> Texte fourni:
══════════════════════════════
Ces statistiques sont utilisées par les marques les plus influentes pour “assimiler surpoids à pauvreté, et minceur à richesse, distinction sociale”, affirme Farid Chenoune, historien de la mode. “Ce milieu s’adresse à beaucoup de gens pour mieux fabriquer une élite. Les personnes en surpoids en sont exclues, perçues comme des sous-consommateurs. C’est du mépris de classe corrélé à du mépris de size.”
“Les marques veulent bien habiller ce marché, mais pas trop le montrer”
Cofondatrice de la marque de vêtements masculins Loom et diplômée d’un master en études de genre, Julia Faure confirme cet enjeu d’image : “Si les grandes tailles sont difficiles à trouver dans les boutiques de la plupart des marques, c’est aussi parce que celles-ci ne veulent pas de gros sur place. Même en ligne, les articles sont présentés sur des mannequins standards, ou des plus size dans une catégorie à part.”
“Notre société intériorise encore beaucoup de grossophobie : est-ce que les clients achèteraient quand même une marque qui visibilise le fait qu’elle habille aussi des personnes grosses ? Les marques veulent bien habiller ce marché, mais pas trop le montrer.”
Et celles qui s’y essayent n’y parviennent pas toujours pour des questions techniques : “Les mensurations d’un vêtement sont généralement calculées automatiquement à partir d’une taille standard sur un mannequin cabine, développe Julia Faure. Mais trop tirer sur ces gradations produirait juste des grandes tailles qui n’iraient à personne. Ça demande donc du développement produit qui coûte cher, et les compétences en patronage et modélisme nécessaires sont de plus en plus souvent externalisées auprès des usines.”
══════════════════════════════
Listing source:
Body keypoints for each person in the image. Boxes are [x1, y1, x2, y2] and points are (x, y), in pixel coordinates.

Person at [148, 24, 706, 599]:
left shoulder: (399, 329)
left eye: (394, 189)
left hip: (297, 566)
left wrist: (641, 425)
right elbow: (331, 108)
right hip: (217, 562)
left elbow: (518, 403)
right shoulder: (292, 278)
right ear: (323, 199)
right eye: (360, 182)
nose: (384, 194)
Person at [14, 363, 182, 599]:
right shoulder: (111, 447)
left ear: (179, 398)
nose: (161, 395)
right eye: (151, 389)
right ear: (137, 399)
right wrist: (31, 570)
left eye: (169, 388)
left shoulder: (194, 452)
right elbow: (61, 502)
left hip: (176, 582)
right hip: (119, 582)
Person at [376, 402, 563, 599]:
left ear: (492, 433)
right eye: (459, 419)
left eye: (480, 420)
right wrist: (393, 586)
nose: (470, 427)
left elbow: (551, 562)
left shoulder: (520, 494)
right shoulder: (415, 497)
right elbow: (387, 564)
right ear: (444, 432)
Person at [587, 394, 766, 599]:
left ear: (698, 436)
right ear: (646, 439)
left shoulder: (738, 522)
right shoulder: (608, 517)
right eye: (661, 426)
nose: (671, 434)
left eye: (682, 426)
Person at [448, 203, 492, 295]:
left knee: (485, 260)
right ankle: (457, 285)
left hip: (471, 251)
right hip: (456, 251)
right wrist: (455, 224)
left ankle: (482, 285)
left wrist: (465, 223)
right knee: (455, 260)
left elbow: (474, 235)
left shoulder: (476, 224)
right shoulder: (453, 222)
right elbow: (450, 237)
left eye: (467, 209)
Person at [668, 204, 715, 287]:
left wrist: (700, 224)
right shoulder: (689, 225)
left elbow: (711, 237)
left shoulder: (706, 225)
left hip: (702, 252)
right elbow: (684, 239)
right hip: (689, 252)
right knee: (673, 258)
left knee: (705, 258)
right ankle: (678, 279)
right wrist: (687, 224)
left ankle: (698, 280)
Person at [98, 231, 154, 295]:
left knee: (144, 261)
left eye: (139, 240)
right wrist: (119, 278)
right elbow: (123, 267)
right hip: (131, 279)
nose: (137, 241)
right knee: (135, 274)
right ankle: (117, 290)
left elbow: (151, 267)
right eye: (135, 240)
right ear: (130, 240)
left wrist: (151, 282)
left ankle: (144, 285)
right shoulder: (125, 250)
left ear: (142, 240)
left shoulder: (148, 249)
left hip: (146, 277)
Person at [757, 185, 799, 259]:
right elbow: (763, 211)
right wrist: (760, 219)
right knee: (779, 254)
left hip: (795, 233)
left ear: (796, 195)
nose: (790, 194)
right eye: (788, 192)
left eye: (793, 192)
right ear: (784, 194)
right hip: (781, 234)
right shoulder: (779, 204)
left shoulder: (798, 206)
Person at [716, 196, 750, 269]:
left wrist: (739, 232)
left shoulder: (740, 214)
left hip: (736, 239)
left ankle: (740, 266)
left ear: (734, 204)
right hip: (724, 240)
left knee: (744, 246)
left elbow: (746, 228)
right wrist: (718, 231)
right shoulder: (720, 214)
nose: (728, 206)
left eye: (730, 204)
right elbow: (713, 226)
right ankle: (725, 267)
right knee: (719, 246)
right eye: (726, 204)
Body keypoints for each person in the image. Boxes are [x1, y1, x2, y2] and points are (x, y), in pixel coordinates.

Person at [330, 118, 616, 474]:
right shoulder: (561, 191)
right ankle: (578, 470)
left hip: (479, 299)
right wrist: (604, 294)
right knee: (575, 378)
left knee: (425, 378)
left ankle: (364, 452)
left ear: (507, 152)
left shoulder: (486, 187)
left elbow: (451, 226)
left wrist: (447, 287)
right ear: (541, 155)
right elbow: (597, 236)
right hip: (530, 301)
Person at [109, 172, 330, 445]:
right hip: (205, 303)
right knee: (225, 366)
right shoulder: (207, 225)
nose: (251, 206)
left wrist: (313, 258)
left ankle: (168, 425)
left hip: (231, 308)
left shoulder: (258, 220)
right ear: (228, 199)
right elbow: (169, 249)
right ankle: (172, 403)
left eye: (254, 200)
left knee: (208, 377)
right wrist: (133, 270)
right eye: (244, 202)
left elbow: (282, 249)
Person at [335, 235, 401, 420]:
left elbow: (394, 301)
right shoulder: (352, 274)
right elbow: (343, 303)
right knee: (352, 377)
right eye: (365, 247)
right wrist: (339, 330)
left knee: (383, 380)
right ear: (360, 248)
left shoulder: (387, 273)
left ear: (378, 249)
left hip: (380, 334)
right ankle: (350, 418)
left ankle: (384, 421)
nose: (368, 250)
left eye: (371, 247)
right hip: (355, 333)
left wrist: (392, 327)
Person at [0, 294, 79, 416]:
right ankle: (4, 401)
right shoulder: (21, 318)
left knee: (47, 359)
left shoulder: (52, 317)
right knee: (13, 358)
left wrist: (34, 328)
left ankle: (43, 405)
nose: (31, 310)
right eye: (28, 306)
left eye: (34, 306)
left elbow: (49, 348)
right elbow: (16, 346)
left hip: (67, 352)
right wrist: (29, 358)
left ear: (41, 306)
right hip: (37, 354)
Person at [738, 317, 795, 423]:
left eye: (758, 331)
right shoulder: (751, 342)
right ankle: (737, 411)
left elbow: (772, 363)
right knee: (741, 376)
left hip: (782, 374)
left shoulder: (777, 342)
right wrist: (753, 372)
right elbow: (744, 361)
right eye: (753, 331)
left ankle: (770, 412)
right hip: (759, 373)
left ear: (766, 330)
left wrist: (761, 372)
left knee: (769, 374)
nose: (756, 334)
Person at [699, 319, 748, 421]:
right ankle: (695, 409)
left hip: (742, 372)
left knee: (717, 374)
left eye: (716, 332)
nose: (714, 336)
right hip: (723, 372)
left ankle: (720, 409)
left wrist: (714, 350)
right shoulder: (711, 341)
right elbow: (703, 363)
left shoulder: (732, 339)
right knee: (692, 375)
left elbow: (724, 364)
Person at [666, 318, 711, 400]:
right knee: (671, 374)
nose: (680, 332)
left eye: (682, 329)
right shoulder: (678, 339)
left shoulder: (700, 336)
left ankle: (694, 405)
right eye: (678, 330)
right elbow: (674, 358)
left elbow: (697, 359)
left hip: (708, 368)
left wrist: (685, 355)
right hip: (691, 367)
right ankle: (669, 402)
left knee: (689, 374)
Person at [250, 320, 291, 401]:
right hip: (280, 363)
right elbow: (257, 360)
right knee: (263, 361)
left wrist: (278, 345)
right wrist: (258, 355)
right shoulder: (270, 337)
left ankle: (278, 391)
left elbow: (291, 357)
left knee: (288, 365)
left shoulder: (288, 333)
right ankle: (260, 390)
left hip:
══════════════════════════════
> Consigne A: D'après le texte fourni, quelle marque Julia Faure a-t-elle cofondée ?
> Consigne B: Veuillez relever, dans le texte fourni, toutes les notions que les marques associent au surpoids ou à la minceur selon Farid Chenoune.
Le listing n'a aucun rôle ici.

> Réponse rédigée A: Loom, une marque de vêtements masculins.

> Réponse rédigée B: Au surpoids : la pauvreté. À la minceur : la richesse et la distinction sociale.